━━ Records supplied

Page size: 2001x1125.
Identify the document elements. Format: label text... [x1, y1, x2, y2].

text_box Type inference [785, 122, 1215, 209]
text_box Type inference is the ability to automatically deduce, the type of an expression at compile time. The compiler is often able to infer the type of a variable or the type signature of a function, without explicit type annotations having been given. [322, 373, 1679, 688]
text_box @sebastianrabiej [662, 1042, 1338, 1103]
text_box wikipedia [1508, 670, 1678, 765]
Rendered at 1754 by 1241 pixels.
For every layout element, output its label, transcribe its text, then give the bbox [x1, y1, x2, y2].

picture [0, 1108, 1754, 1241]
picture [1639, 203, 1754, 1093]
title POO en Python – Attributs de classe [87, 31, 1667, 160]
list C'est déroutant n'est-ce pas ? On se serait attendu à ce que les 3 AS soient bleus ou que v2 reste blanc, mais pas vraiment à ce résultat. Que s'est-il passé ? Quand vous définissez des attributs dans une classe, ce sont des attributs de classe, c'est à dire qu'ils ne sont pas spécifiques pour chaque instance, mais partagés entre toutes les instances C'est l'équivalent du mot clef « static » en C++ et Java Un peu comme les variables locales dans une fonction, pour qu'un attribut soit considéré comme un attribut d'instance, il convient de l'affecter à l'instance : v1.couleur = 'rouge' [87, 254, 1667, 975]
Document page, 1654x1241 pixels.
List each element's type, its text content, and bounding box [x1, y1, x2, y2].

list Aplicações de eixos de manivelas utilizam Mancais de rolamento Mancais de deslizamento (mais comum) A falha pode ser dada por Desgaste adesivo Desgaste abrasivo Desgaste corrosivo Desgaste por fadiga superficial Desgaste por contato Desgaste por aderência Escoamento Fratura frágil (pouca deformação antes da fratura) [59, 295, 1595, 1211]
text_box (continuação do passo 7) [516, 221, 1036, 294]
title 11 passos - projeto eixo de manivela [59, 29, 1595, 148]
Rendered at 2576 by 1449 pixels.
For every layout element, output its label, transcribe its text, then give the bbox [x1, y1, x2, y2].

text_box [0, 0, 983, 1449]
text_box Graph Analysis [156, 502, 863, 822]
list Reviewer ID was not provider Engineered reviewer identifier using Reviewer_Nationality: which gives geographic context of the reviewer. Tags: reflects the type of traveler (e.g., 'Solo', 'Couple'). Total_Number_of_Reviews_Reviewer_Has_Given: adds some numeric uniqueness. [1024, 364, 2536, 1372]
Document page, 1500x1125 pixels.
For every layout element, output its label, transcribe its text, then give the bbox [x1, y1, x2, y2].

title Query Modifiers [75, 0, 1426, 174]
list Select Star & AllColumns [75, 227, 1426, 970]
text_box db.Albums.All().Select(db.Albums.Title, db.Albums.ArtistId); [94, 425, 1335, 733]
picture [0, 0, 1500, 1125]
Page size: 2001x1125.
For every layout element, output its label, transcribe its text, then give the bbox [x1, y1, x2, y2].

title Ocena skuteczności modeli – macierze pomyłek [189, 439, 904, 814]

━━━━

## Aim
Pull out each line of the records that contains the word "Rendered".

## Result of this task
Rendered at 1754 by 1241 pixels.
Rendered at 2576 by 1449 pixels.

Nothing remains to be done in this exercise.